Dolandırıcılık insanlık tarihi kadar eski bir meslek. Tarihe baktığımızda her çağda görmek mümkün. Zamanla ve toplumdan topluma farklılık göstererek gelişmeye devam etmiş ve insan doğasıyla ilişkili olduğu için insanlık var olduğu sürece de devam edecek gibi görünüyor.
İnsan doğasında yer alan açgözlülük ve hırs, her zaman daha fazlasını isteme arzusu, dolandırıcılığın yaygınlaşmasında önemli rol oynar. Etrafımızda dolandırılmayan insan kaldı mı acaba? Bu hikayeleri dinlerken bu insanların nasıl kandırıldıklarına şaşıp kalıyoruz ama sıra bize geldiğinde biz de kuzu kuzu dolandırılıyoruz. Özü hep aynı. Adamlar bu işi çözmüş, doğana aykırı davranamayacağına eminler ve her zaman oradan vuruyorlar. Daha fazla para, statü veya güç arzusu, insanları kendinden geçiriyor ve gözlerine bir perde indiriyor.
İnsan doğasını da en fazla etkileyen, toplum... Toplumda statü, zenginlik, başarı, çok değerli görüldüğünde insanlar bu hedeflere ulaşmak için daha fazla hileye başvurabilir. Karınca gibi çalışıp uzun vadede birikim yapmak tarih oldu. Hız ve teknoloji zamanında yaşıyoruz. Hiçbir şey yapmadan büyük bir refah içinde yaşamak istiyoruz. En az çabayla maksimum kazanç. Çıkan haberleri görüyoruz ama umut dünyası, eninde sonunda oltaya düşüyoruz.
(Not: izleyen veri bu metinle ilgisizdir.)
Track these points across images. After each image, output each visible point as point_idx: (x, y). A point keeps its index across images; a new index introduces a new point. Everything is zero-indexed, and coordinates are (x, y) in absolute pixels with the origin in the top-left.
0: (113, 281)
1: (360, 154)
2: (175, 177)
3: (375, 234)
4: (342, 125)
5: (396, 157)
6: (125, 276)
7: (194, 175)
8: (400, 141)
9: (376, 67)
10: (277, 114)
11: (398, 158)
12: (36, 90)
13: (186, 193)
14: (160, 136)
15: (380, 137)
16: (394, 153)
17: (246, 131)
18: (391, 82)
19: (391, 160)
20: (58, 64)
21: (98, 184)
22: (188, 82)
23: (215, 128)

Dediğim gibi dolandırıcılık da teknolojiyle birlikte evrildi, yöntemler değişse de halen insan doğasını kullanarak devam ediyorlar. Mesela futbol dünyasındaki fon dolandırıcılığında adamlar nasıl kandırıldı? Yüksek kar beklentisiyle... Özüne baktığın zaman özel bir fonla çok daha fazla bir kazanç vadedildi. Adamları özel olduklarına inandırmışlar. Burası bence çok önemli, alt bantta egoyu görebiliyoruz. Özel hissetme, ayrıcalıklı hissetme ve tabii ki yüksek kazanç. Dikkat edilmesi gereken en önemli unsur ise her şeyin bir ederi, üç aşağı beş yukarı bir getirisi vardır. Bu rakamlara göre değerlendirme yapmak lazım.
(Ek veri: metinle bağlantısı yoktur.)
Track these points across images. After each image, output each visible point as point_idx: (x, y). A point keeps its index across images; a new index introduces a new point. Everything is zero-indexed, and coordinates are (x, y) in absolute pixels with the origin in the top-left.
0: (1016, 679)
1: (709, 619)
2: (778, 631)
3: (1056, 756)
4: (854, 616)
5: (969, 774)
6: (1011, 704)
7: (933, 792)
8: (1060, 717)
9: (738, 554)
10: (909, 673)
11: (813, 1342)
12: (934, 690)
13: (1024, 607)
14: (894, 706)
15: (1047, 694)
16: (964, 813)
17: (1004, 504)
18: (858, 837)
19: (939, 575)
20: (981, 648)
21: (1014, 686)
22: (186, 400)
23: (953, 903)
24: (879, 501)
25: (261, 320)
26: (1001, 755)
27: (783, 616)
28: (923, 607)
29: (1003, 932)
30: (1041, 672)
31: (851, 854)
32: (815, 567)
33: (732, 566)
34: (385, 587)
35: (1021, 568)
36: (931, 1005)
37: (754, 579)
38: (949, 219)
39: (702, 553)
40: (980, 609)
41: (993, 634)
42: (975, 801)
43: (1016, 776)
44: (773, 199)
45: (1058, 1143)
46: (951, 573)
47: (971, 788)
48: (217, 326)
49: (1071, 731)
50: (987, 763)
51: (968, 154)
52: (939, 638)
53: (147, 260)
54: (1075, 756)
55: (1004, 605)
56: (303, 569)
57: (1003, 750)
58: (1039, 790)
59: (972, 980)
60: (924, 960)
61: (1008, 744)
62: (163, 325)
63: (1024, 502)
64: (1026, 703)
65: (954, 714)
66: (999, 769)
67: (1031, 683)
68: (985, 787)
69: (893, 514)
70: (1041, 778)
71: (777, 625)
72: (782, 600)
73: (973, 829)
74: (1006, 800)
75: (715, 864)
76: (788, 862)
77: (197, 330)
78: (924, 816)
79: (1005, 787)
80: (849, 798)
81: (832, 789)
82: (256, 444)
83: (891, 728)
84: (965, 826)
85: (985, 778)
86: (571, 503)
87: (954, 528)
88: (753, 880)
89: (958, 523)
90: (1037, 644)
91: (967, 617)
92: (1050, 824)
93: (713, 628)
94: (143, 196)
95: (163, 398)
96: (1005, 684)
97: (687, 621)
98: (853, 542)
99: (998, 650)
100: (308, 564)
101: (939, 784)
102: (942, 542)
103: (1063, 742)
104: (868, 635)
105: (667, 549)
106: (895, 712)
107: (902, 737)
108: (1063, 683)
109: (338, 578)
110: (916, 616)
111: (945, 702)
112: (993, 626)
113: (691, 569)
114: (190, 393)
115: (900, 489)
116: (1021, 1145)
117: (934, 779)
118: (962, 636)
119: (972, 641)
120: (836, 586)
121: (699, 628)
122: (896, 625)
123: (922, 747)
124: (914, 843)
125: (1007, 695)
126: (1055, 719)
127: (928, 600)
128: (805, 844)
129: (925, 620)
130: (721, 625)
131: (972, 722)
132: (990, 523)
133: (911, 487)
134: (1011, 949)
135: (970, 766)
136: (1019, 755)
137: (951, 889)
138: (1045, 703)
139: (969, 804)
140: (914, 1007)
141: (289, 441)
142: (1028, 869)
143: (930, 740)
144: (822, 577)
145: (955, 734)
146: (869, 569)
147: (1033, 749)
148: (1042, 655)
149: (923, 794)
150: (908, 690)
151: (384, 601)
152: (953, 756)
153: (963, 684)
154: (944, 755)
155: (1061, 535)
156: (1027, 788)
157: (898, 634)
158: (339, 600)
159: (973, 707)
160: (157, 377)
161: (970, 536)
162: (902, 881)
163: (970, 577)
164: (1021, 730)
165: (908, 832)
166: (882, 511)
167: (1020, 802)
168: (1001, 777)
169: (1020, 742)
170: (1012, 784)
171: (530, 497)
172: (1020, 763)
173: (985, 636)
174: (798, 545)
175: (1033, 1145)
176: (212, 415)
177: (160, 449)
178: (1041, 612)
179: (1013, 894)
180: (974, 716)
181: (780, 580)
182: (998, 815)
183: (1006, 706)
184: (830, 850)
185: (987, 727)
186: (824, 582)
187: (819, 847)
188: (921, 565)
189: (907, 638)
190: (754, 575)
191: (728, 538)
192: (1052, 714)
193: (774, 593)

Başka bir örnek de internet alışverişlerinden vermek istiyorum. Bir malın ortalama bir fiyatı vardır. Seçenek çok fazla ama maliyet denen bir unsur da var. Ticarette zararına satış diye bir şey yoktur. Bir ürünü dörtte bir fiyatına almak mümkün mü? Yine kendini çok zeki zannedenler veya bir şeyi çok fazla istemekten kaynaklanan akıl tutulmasıyla bu fiyatlara atlayıp dolandırılıyorlar.
O kadar çok dolandırma tekniği var ki birinden kaçsan birine illaki yakalanıyorsun. Şu sosyal medya hesaplarına dadananlar var. Bu hafta benim hesabımı da çalmaya çalıştılar. ‘şikayet var hakkında’ diye bir hesap. Bir gönderim şikayet edilmiş kaldırmam için bir link atmışlar da fala filan, attıkları linke tıkladığım anda hesabımı ele geçirecekler ve kendi menfaatlerinde kullanacaklar. Merak ve korku duygumu harekete geçirerek faydalanacaklardı. Kendilerini polis, savcı gibi gösterip hareket edenler de korku duygusunu kullanıyorlar.
Onlar ki artık her yerde; sadece bir tıkla hayatınızı kabusa çevirebilirler. Yöntemler değişiyor ama değişmeyen tek şey insan doğası ve toplum normları.